[Given records]
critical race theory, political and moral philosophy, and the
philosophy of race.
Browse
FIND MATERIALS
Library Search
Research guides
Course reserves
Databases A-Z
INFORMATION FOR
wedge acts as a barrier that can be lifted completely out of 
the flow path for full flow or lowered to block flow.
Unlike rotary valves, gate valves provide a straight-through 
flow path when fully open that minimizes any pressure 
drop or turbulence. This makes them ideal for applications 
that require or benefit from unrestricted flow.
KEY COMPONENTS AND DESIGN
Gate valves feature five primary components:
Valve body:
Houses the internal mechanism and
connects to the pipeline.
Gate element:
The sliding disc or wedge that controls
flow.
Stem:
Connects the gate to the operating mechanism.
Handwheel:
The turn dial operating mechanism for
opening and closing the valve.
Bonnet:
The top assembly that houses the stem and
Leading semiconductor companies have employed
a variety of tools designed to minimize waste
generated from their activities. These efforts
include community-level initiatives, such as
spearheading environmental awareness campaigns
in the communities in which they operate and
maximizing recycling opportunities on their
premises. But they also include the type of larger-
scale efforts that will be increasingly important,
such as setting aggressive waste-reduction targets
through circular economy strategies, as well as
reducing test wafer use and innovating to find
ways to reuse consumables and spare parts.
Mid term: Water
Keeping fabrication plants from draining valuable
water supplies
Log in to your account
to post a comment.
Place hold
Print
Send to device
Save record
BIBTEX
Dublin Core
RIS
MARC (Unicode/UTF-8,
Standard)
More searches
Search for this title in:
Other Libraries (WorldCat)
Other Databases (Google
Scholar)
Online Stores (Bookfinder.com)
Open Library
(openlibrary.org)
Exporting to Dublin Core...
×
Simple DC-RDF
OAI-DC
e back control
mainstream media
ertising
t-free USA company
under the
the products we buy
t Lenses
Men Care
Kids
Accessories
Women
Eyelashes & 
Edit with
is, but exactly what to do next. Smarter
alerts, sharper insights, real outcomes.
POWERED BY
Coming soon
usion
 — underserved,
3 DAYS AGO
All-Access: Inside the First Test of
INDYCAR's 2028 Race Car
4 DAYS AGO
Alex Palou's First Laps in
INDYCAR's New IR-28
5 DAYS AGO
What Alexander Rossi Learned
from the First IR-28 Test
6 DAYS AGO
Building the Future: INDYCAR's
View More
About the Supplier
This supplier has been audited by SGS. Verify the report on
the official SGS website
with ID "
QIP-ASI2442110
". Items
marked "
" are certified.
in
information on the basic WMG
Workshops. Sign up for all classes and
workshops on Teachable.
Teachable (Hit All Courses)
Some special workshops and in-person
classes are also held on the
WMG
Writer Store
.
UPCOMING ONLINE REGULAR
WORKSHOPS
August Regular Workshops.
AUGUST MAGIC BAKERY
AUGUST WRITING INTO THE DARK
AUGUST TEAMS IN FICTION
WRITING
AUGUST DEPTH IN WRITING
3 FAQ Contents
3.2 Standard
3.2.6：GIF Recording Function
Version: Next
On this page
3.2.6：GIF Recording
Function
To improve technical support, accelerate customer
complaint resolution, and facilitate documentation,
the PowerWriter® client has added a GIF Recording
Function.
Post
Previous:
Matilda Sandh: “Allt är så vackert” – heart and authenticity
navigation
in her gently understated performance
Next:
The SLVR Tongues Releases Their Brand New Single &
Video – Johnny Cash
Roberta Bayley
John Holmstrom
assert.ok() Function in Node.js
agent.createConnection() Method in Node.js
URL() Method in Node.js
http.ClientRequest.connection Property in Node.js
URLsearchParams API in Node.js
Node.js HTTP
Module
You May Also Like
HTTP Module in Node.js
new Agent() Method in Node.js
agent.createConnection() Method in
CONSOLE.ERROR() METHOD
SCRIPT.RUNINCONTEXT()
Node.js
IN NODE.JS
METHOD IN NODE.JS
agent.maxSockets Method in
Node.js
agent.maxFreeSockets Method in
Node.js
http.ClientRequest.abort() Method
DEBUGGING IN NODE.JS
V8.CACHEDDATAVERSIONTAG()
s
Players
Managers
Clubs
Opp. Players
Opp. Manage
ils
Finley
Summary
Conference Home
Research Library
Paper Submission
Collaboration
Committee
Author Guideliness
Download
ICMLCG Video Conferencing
[/Given records]
What to produce
Word for word, repeat each entry shown above.

Expected answer
critical race theory, political and moral philosophy, and the
philosophy of race.
Browse
FIND MATERIALS
Library Search
Research guides
Course reserves
Databases A-Z
INFORMATION FOR
wedge acts as a barrier that can be lifted completely out of 
the flow path for full flow or lowered to block flow.
Unlike rotary valves, gate valves provide a straight-through 
flow path when fully open that minimizes any pressure 
drop or turbulence. This makes them ideal for applications 
that require or benefit from unrestricted flow.
KEY COMPONENTS AND DESIGN
Gate valves feature five primary components:
Valve body:
Houses the internal mechanism and
connects to the pipeline.
Gate element:
The sliding disc or wedge that controls
flow.
Stem:
Connects the gate to the operating mechanism.
Handwheel:
The turn dial operating mechanism for
opening and closing the valve.
Bonnet:
The top assembly that houses the stem and
Leading semiconductor companies have employed
a variety of tools designed to minimize waste
generated from their activities. These efforts
include community-level initiatives, such as
spearheading environmental awareness campaigns
in the communities in which they operate and
maximizing recycling opportunities on their
premises. But they also include the type of larger-
scale efforts that will be increasingly important,
such as setting aggressive waste-reduction targets
through circular economy strategies, as well as
reducing test wafer use and innovating to find
ways to reuse consumables and spare parts.
Mid term: Water
Keeping fabrication plants from draining valuable
water supplies
Log in to your account
to post a comment.
Place hold
Print
Send to device
Save record
BIBTEX
Dublin Core
RIS
MARC (Unicode/UTF-8,
Standard)
More searches
Search for this title in:
Other Libraries (WorldCat)
Other Databases (Google
Scholar)
Online Stores (Bookfinder.com)
Open Library
(openlibrary.org)
Exporting to Dublin Core...
×
Simple DC-RDF
OAI-DC
e back control
mainstream media
ertising
t-free USA company
under the
the products we buy
t Lenses
Men Care
Kids
Accessories
Women
Eyelashes & 
Edit with
is, but exactly what to do next. Smarter
alerts, sharper insights, real outcomes.
POWERED BY
Coming soon
usion
 — underserved,
3 DAYS AGO
All-Access: Inside the First Test of
INDYCAR's 2028 Race Car
4 DAYS AGO
Alex Palou's First Laps in
INDYCAR's New IR-28
5 DAYS AGO
What Alexander Rossi Learned
from the First IR-28 Test
6 DAYS AGO
Building the Future: INDYCAR's
View More
About the Supplier
This supplier has been audited by SGS. Verify the report on
the official SGS website
with ID "
QIP-ASI2442110
". Items
marked "
" are certified.
in
information on the basic WMG
Workshops. Sign up for all classes and
workshops on Teachable.
Teachable (Hit All Courses)
Some special workshops and in-person
classes are also held on the
WMG
Writer Store
.
UPCOMING ONLINE REGULAR
WORKSHOPS
August Regular Workshops.
AUGUST MAGIC BAKERY
AUGUST WRITING INTO THE DARK
AUGUST TEAMS IN FICTION
WRITING
AUGUST DEPTH IN WRITING
3 FAQ Contents
3.2 Standard
3.2.6：GIF Recording Function
Version: Next
On this page
3.2.6：GIF Recording
Function
To improve technical support, accelerate customer
complaint resolution, and facilitate documentation,
the PowerWriter® client has added a GIF Recording
Function.
Post
Previous:
Matilda Sandh: “Allt är så vackert” – heart and authenticity
navigation
in her gently understated performance
Next:
The SLVR Tongues Releases Their Brand New Single &
Video – Johnny Cash
Roberta Bayley
John Holmstrom
assert.ok() Function in Node.js
agent.createConnection() Method in Node.js
URL() Method in Node.js
http.ClientRequest.connection Property in Node.js
URLsearchParams API in Node.js
Node.js HTTP
Module
You May Also Like
HTTP Module in Node.js
new Agent() Method in Node.js
agent.createConnection() Method in
CONSOLE.ERROR() METHOD
SCRIPT.RUNINCONTEXT()
Node.js
IN NODE.JS
METHOD IN NODE.JS
agent.maxSockets Method in
Node.js
agent.maxFreeSockets Method in
Node.js
http.ClientRequest.abort() Method
DEBUGGING IN NODE.JS
V8.CACHEDDATAVERSIONTAG()
s
Players
Managers
Clubs
Opp. Players
Opp. Manage
ils
Finley
Summary
Conference Home
Research Library
Paper Submission
Collaboration
Committee
Author Guideliness
Download
ICMLCG Video Conferencing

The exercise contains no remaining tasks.